La forme parfaite des propositions est l’équation. Tout jugement peut se ramener à cette forme. Une définition est une équation le verbe être, qui en réunit les deux termes, est le signe de leur équivalence. Quant aux autres propositions, dans lesquelles le sujet est seulement qualifié par un attribut, ce sont des définitions incomplètes. Pour rétablir l’égalité de détermination entre les termes et ramener le verbe être à son premier et véritable sens, il faut sous-entendre un symbole qui étend le sujet ou restreint l’attribut. Par exemple, cette proposition Alexandre est mortel, doit s’analyser ainsi Alexandre est un certain être mortel[1].

Étant données ces explications, on peut définir le syllogisme : un acte par lequel nous effectuons, dans une proposition, une substitution convenue dans une autre proposition. La majeure annonce la substitution, la mineure la subit, la conclusion en présente le résultat.

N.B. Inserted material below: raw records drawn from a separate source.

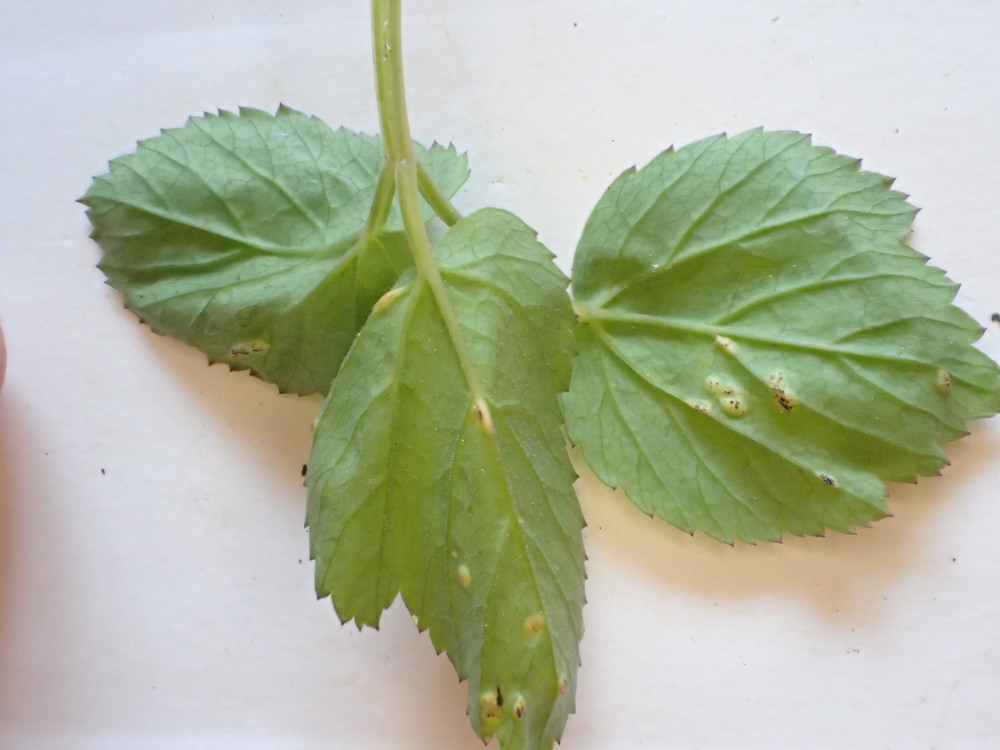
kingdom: Fungi
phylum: Basidiomycota
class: Pucciniomycetes
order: Pucciniales
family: Pucciniaceae
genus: Puccinia
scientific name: Puccinia
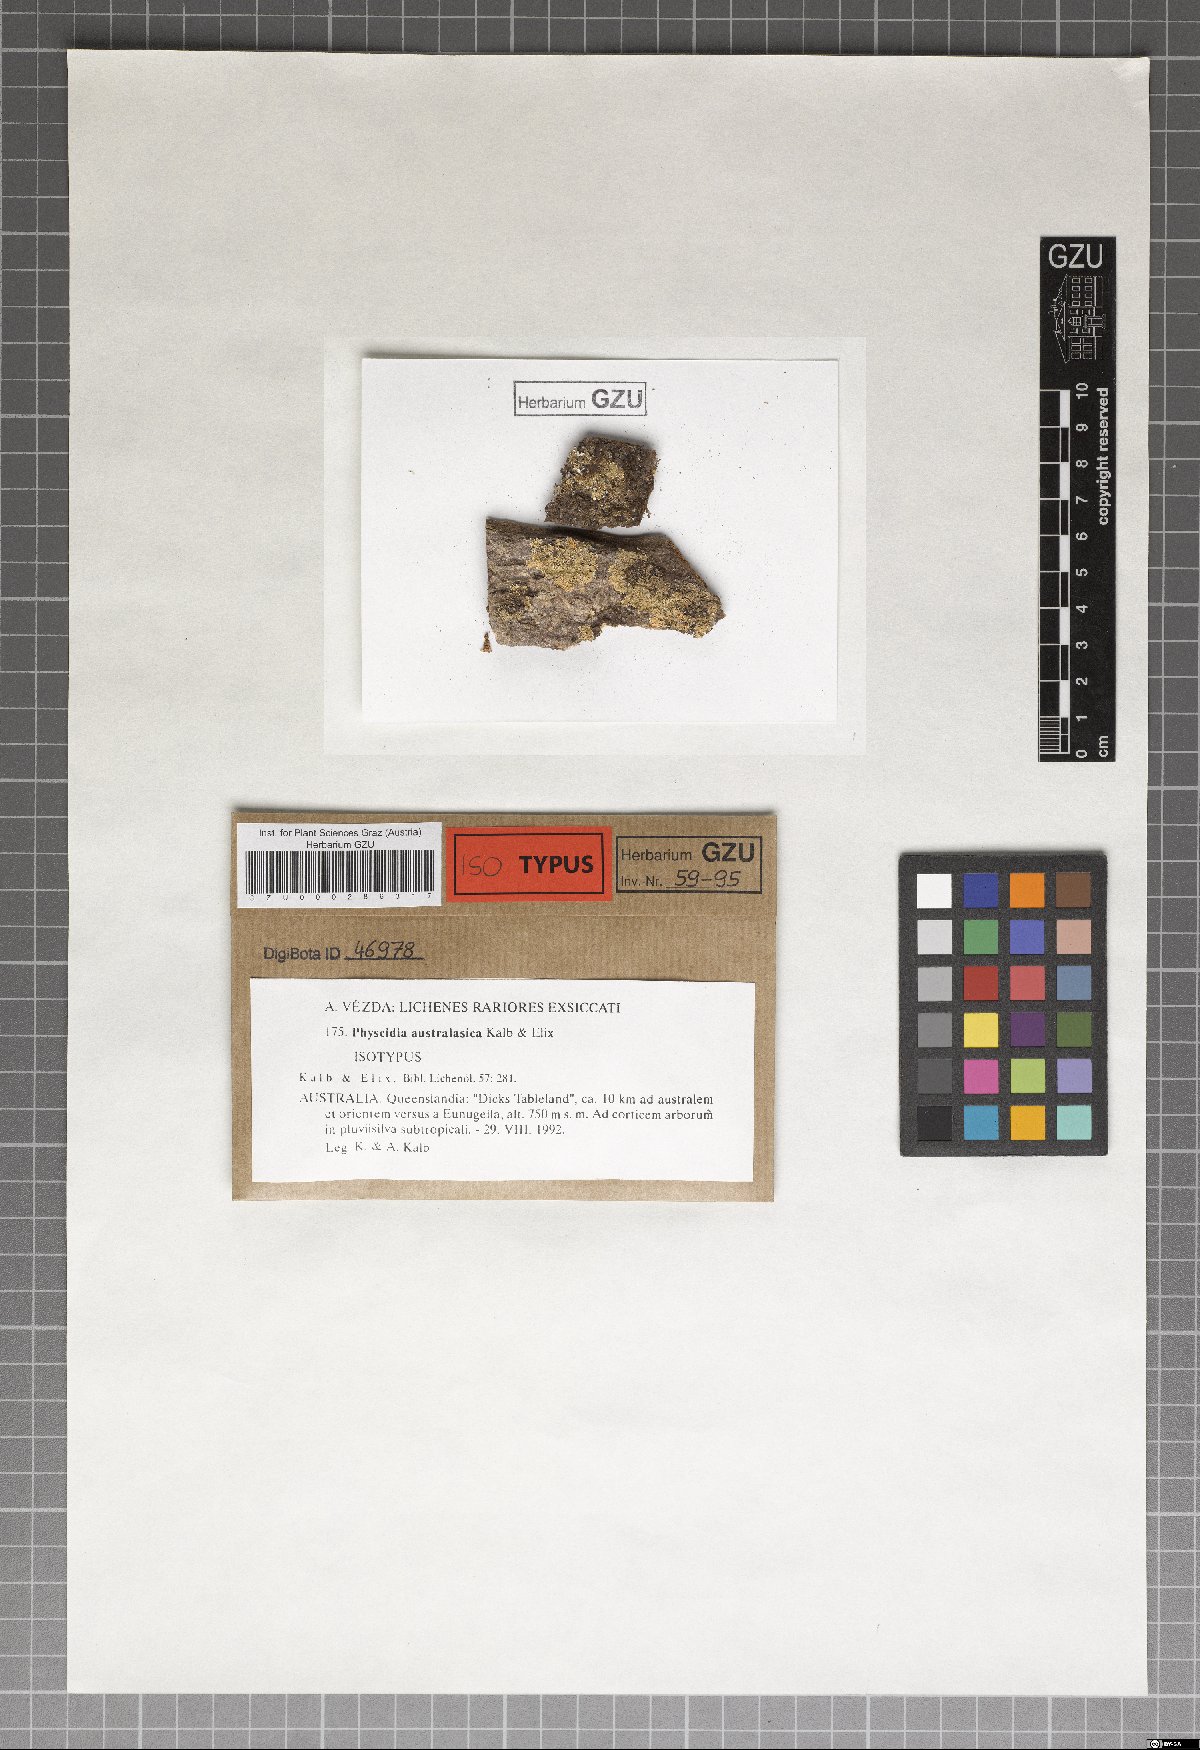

Conclure du général au particulier est une des applications du syllogisme. La majeure, en termes universels, prévoit une substitution la mineure exprime un des cas où cette substitution est possible. Mais on peut arriver à une conclusion dans des conditions différentes, alors que les deux prémisses ont la même étendue, que la mineure épuise tous les cas de substitution prévus par la majeure. Les trois propositions, majeure, mineure et conclusion, constituent alors trois définitions équivalentes, composées de termes égaux ; chacune de ces propositions peut jouer alternativement le rôle des deux autres

or A est C,
or B est A,
donc B est C,
(ou vice versâ.)[2]

Le propre du syllogisme est de n’avoir égard qu’à la forme des propositions et de demeurer étranger à l’acte de la connaissance. De ce que tous les hommes sont mortels et de ce qu’Alexandre est homme, il résulte qu’Alexandre est mortel. De ce que tous les hommes sont immortels et de ce qu’Alexandre est homme, il résulte qu’Alexandre est immortel. Les deux conclusions sont également valables. Si la présentation de l’une provoque une adhésion de la part de l’esprit,

  1. Équations, propositions, jugements, sont au fond la même chose, et « par conséquent on raisonne de la même manière dans toutes les sciences. Condillac, La Logique, ch. 8.
  2. Comme exemples on peut citer toutes les applications du syllogisme appelé par l’ancienne École : expositorius, dans lequel le terme moyen est un terme singulier, comme celui ci Socrate est le maître de Platon. Or cet homme est Socrate. Donc… etc.